I do not believe there is a way to programmatically produce a static function signature for Normal by using the one for normal_dist through such mechanisms as ParamSpec, as discussed in this gist.

In this case Normal is a function, but it could easily be a class like it is today, and we could keep .dist as its method. I like your suggestions for a simpler inheritance structure. But wouldn't it be better to stick the contents of __call__ inside __init__ instead? Then rename NormalDist to Normal and call super().__init__() inside that classes __init__? Then we only refer to Distribution and Normal, rather than Distribution, NormalDist and Normal.

The only solution that I think makes sense is to type the signature out in both cases, using mechanisms like TypedDict to keep kwargs nice and minimize the amount of code duplication. I'm working on a MVP in a gist to demonstrate.

ricardoV94 commented 7 months ago

But wouldn't it be better to stick the contents of call inside init instead?

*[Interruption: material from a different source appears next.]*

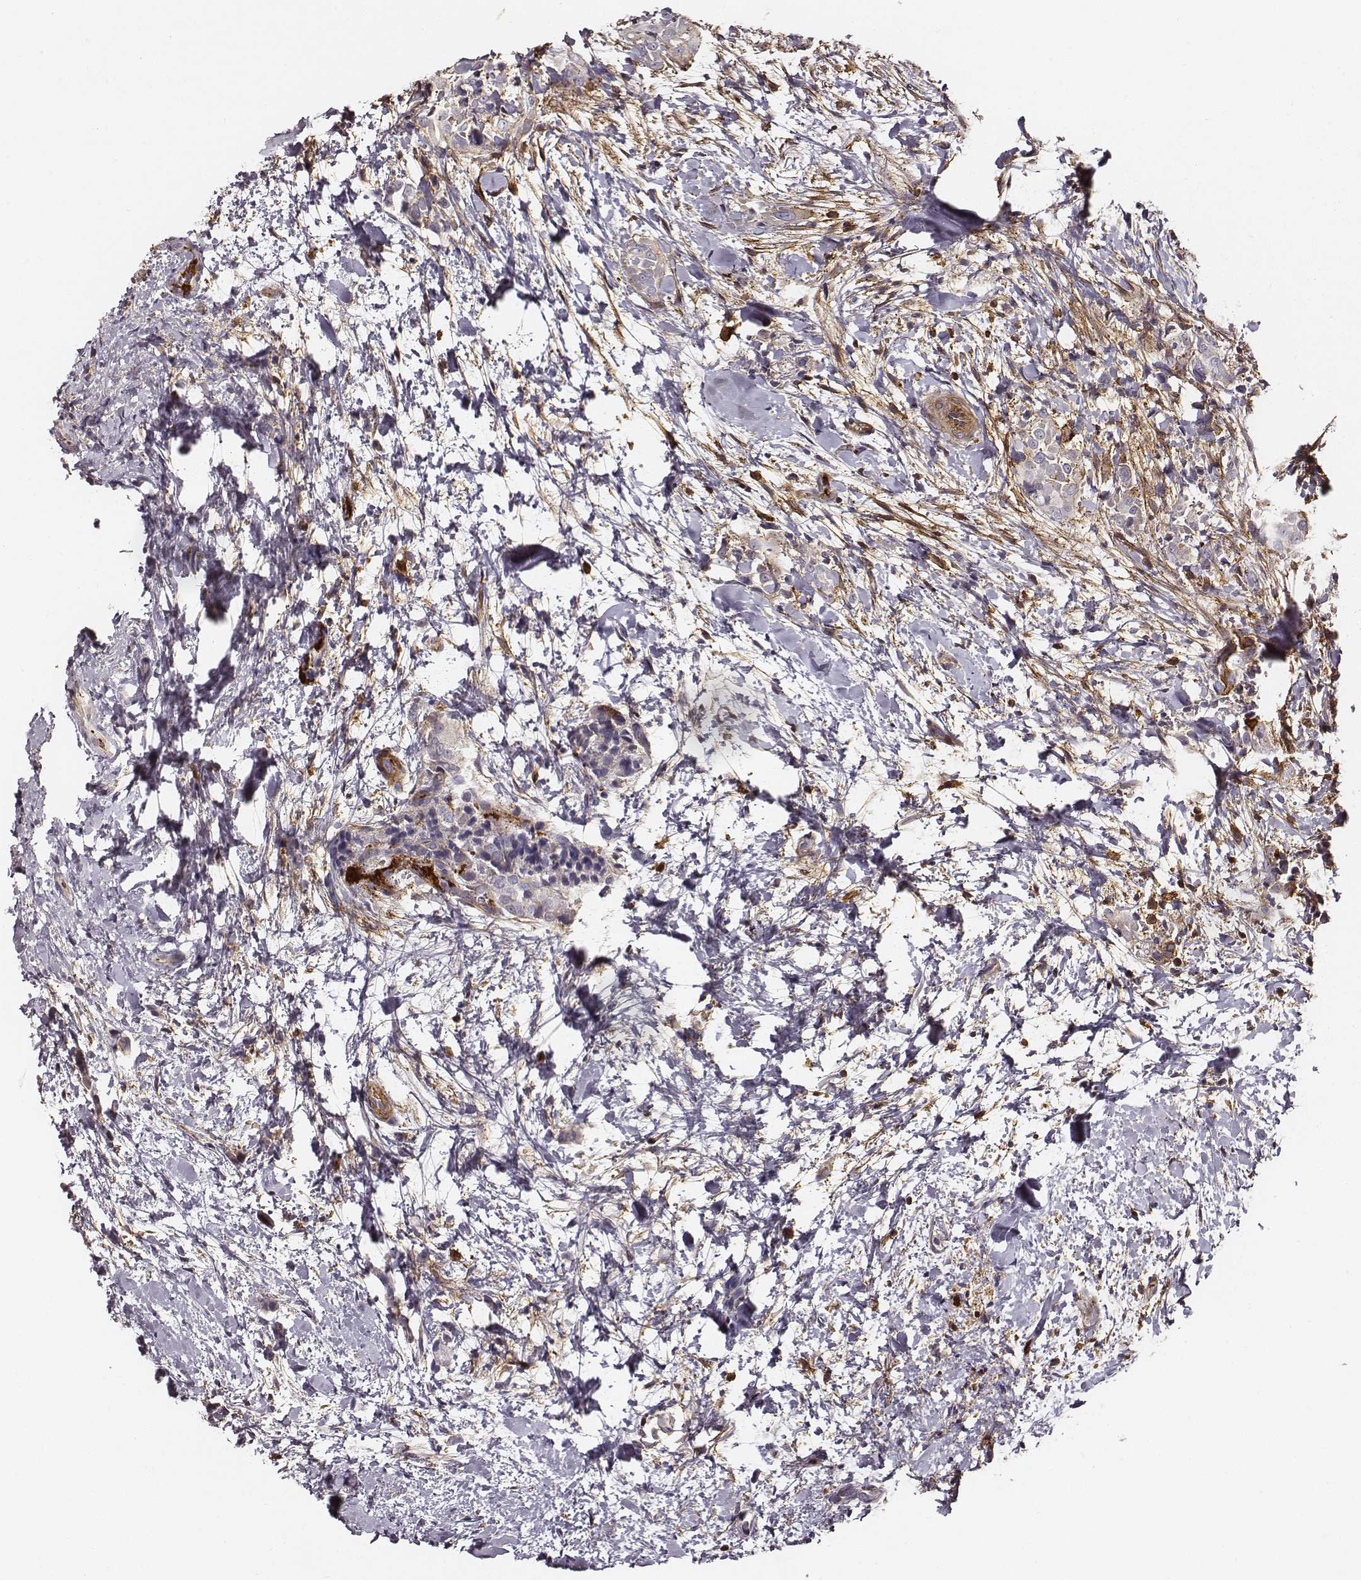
{"staining": {"intensity": "negative", "quantity": "none", "location": "none"}, "tissue": "thyroid cancer", "cell_type": "Tumor cells", "image_type": "cancer", "snomed": [{"axis": "morphology", "description": "Papillary adenocarcinoma, NOS"}, {"axis": "topography", "description": "Thyroid gland"}], "caption": "A micrograph of human papillary adenocarcinoma (thyroid) is negative for staining in tumor cells.", "gene": "ZYX", "patient": {"sex": "male", "age": 61}}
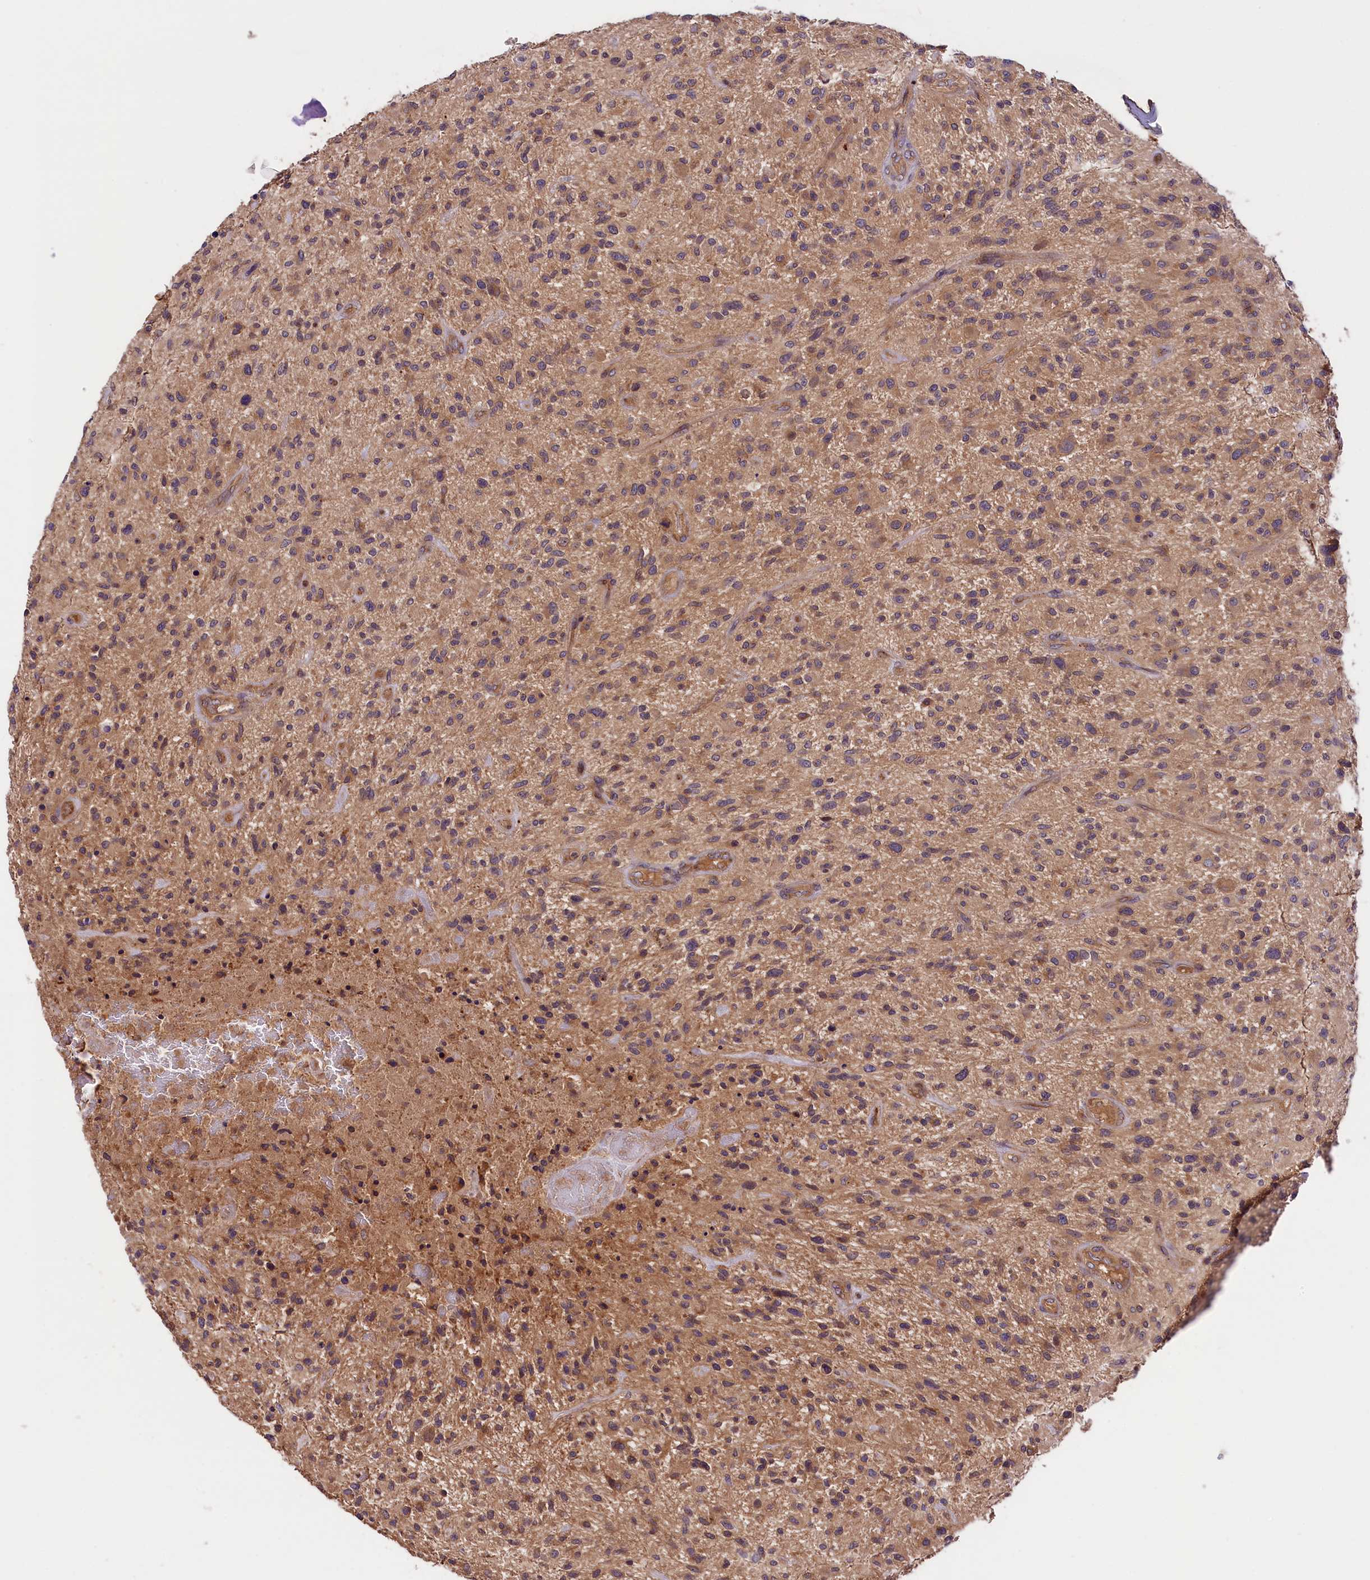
{"staining": {"intensity": "weak", "quantity": ">75%", "location": "cytoplasmic/membranous"}, "tissue": "glioma", "cell_type": "Tumor cells", "image_type": "cancer", "snomed": [{"axis": "morphology", "description": "Glioma, malignant, High grade"}, {"axis": "topography", "description": "Brain"}], "caption": "This image reveals IHC staining of malignant high-grade glioma, with low weak cytoplasmic/membranous expression in about >75% of tumor cells.", "gene": "SETD6", "patient": {"sex": "male", "age": 47}}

__init__ is not allowed to return anything other than None. PyMC distributions are returning completely new objects (TensorVariables), and in that sense __new__ as done now is appropriate although an overkill because it's just a fancy function call.

I believe we desire two interfaces per distribution that require similar (but not identical) signatures: We want a dist function, and a "create a distribution and register it with a model" function. Is that a correct interpretation?

Yes that's correct

thomasaarholt commented 7 months ago

Ah yes, that makes sense! Thank you for clarifying these things for me!